Miraculously, no one was injured, and Hill surrendered. Soon afterwards the recordings of the 911 call between the school book keeper Antoinette Tuff and the emergency operator revealed the mystery of Hill’s surrender. Tuff was in the front office closed in with the gunman; she stayed on the phone for almost 25 minutes with the emergency operator as she tried to convince Michael to put down the gun and simultaneously relay his requests to the police outside the school.

Antoinette told the 911 operator that Hill said he “should have just went to the mental hospital instead of doing this because he is not on his medication. He said he don’t care if he dies, he don’t have nothing to live for.” In the background of the call, Hill can be heard intermittently saying “tell them to stop bothering me” and “tell them to stand down now!” Hill told Tuff that he was on probation, and that he had played the drums for the children at McNair Discovery Learning Center on a school trip before.

But what stands out in the recordings of the 911 call is the depth of Tuff’s empathy (and courage!) even when she is facing a man with a gun pointed at her: “Don’t feel bad, baby. My husband just left me after 33 years. I’ve got a son that’s mentally disabled. We all got something in life.”

“Okay,” she said, “they can come in now. He needs to go to the hospital. He’s laying on the floor. He’s got everything out of his pockets. Everything is sitting here on the counter, so all we need to do is they can just come in, and I’ll buzz them in.

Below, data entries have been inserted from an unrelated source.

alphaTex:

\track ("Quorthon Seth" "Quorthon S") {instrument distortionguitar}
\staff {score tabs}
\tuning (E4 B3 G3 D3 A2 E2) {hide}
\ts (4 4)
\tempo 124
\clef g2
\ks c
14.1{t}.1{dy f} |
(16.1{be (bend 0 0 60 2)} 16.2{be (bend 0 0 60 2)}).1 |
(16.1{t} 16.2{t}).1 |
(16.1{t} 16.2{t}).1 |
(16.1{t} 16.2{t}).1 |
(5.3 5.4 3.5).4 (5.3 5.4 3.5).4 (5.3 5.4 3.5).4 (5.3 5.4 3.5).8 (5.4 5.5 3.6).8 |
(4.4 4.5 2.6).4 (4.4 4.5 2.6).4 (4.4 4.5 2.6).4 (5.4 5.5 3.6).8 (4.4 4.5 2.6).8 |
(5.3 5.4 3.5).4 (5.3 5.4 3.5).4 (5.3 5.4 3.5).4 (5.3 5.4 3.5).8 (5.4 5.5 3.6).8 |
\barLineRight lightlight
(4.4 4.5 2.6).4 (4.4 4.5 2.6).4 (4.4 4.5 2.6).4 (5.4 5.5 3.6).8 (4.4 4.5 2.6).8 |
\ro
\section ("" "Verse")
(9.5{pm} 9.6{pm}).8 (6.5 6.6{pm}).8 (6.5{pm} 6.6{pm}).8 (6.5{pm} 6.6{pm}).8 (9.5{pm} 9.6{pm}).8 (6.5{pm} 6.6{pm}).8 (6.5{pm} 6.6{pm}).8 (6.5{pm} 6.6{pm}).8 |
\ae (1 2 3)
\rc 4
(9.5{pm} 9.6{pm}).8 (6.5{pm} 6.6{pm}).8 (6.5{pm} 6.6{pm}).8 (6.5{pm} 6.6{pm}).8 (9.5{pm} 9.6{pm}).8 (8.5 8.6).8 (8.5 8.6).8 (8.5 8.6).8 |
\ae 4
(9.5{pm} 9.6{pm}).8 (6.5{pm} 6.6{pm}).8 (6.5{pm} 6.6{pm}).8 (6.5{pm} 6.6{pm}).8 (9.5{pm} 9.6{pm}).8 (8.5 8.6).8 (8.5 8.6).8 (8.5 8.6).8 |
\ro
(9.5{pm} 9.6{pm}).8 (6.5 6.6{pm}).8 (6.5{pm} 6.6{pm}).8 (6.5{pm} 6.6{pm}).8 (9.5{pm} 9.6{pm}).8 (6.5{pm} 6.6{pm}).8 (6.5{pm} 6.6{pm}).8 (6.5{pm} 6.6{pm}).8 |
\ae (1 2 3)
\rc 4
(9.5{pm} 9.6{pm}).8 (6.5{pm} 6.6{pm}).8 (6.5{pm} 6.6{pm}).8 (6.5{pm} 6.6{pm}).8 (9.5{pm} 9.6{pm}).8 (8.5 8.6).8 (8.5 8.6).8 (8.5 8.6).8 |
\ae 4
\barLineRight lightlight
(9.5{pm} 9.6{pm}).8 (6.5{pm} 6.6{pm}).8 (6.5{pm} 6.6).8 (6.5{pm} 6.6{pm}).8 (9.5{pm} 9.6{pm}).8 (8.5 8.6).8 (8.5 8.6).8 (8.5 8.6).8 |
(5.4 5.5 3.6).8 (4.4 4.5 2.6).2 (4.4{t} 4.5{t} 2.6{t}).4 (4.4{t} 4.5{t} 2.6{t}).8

“I’m proud of you, it’s a good thing you are giving up. No, Michael, we’re not going to hate you. You’re doing a great job. It’s going to be alright. But I just want you to know that I love you. We all go through something in life. I thought the same thing as you. I tried to commit suicide after my husband left me. But look at me now, I’m alright. I’m working and everything. Everything’s going to be alright. Guess what Michael? My last name was Hill too. My mom was a Hill.”

She spoke to him like he was her own son. The depth of what Tuff revealed about her own past in that moment of crisis moves us not only because it took a tremendous amount of courage and compassion, but also because it became very clear to anyone listening to the 911 recording that Tuff could not have spoken to Hill that way without years of her own pain. The patience that she must have had to work on tirelessly every day to raise a mentally disabled child. The raw heartbreak of saying good bye after 33 years of marriage. The struggle that she must have gone through to re-discover her own will to live.

The real miracle was that Tuff was the one sitting in that front office when Hill burst into the school. Not many people, regardless of how much they have been through, would have been able to sincerely relate to a sick teenager with an AK-47 pointed at them in such a calm, loving way. It takes a special kind of humility to be able to do that.

It reminds me of Rabbi Aryeh Levine of Jerusalem who used to visit the Jewish prisoners and the leprosy patients when the British were occupying Israel. He would bring food and letters to the prisoners. He would cry with them and pray with them. He would sit by the bedside of patients who were closed off from the rest of the world. He would tell them that everything was going to be okay. That they were still loved; that their lives were still precious. I could never understand how Rabbi Levin did this. Why was he interested in sitting with the imprisoned and the dying? Why did that become his life work? This 911 call finally gave me an answer. Rabbi Levine had an amazing ability to speak from his heart. He wasn’t just empathetic; he truly felt each person’s pain as if it was his own pain. He had the courage and the humility to speak to others in a way that most of us can only admire from afar.

But yesterday in this school in Georgia, a book keeper named Antoinette Tuff showed us that we can all learn to speak from our hearts. We can all try to feel another person’s pain. We all have something in life, and we can help each other get through almost anything if we have the courage to say: I’ve been there too. Your pain is mine. Everything’s going to be alright.